L’Italia allenta i freni inibitori degli stranieri, siano migranti o turisti. Noi all’estero tendiamo a comportarci meglio. Chi viene da fuori, vedendo che ognuno fa un po’ quel che gli pare, si adegua volentieri. Ma la questione non è solo di decoro o di ordine pubblico. Riguarda il lavoro e la coesione sociale.
È vero, siamo stati anche noi migranti. Ma in un contesto non paragonabile a quello di oggi. Era un’immigrazione controllata, soggetta a regole rigide: quarantene, respingimenti, espulsioni. E l’America era un continente disabitato, avido di manodopera. L’Italia di oggi è uno dei Paesi più densamente popolati al mondo, e purtroppo di lavoro ne offre poco. Il ragionamento per cui gli immigrati sostituiranno i figli che gli italiani non fanno più è di un cinismo inaccettabile; piuttosto aiutiamo le giovani coppie a diventare genitori (più le donne lavorano, più fanno figli).
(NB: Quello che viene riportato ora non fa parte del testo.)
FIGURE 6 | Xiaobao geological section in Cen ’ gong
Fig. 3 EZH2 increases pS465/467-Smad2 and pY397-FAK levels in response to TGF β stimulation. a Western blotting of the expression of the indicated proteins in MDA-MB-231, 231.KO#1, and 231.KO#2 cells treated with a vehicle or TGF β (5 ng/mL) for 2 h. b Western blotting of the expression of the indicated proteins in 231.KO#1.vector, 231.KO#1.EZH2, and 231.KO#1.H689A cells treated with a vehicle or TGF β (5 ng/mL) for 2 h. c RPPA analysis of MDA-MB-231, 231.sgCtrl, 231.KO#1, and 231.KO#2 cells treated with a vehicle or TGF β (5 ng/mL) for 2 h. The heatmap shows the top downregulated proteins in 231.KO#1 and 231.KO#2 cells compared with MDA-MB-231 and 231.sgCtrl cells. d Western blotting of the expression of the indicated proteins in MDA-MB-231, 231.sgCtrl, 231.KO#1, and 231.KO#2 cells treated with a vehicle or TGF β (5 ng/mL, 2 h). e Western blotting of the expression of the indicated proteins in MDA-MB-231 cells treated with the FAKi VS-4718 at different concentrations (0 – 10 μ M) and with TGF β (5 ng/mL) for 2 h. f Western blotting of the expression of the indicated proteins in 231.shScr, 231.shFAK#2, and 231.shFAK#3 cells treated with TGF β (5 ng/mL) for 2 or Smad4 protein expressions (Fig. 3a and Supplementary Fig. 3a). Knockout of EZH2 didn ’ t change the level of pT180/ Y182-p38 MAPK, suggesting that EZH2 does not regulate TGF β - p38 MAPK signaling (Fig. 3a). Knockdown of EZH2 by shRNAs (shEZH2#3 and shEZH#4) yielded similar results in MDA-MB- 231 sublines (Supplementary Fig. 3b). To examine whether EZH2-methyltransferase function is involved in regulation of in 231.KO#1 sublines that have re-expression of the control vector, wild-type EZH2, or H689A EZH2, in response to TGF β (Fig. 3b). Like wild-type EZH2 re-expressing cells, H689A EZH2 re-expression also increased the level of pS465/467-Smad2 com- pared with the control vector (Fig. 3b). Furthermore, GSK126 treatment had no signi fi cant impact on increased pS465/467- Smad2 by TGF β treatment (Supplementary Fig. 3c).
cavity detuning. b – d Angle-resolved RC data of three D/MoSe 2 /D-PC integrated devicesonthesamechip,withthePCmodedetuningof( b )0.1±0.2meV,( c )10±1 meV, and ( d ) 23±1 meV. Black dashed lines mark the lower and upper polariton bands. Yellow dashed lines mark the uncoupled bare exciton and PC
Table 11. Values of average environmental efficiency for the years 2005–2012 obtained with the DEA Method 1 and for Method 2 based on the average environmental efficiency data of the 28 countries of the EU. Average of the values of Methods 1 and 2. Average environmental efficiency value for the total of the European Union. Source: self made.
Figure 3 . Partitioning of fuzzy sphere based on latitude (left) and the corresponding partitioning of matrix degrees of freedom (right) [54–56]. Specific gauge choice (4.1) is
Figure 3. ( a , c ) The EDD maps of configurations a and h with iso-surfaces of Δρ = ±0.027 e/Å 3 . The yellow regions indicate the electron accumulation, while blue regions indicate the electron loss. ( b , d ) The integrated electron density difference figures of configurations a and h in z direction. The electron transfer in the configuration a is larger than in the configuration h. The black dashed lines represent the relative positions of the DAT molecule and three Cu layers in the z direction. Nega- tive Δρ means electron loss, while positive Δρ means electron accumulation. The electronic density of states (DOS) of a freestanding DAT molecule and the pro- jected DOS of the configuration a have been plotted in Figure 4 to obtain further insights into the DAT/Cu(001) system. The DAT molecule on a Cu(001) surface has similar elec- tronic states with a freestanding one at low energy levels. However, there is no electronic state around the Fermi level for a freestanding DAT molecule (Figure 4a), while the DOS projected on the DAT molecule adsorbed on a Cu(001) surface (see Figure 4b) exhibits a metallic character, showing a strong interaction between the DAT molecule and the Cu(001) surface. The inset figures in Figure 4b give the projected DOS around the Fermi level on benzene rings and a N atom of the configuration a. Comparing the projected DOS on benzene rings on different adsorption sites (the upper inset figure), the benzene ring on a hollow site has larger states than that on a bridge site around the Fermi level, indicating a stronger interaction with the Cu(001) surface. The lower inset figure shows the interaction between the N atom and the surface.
Nessun Paese può reggere un flusso come quello cui è sottoposto l’Italia di oggi. Persone di cui non sappiamo nulla, e di cui spesso continuiamo a ignorare molto, compresi il nome e la reale provenienza. Non c’è dubbio che la grande maggioranza arrivi nella speranza di migliorare le proprie condizioni. Ma arriva pur sempre in zone dove l’impresa economica più florida è la malavita organizzata, non a caso attivissima nella gestione dell’affare, spesso in combutta con i trafficanti. I sentimenti di umanità non sono in contrasto, anzi vanno di pari passo al ripristino delle regole, che impongono l’accoglienza dei profughi e il rimpatrio degli irregolari. L’alternativa è il contagio del razzismo da cui nessun popolo, anche un popolo capace di grande solidarietà come il nostro, è immune.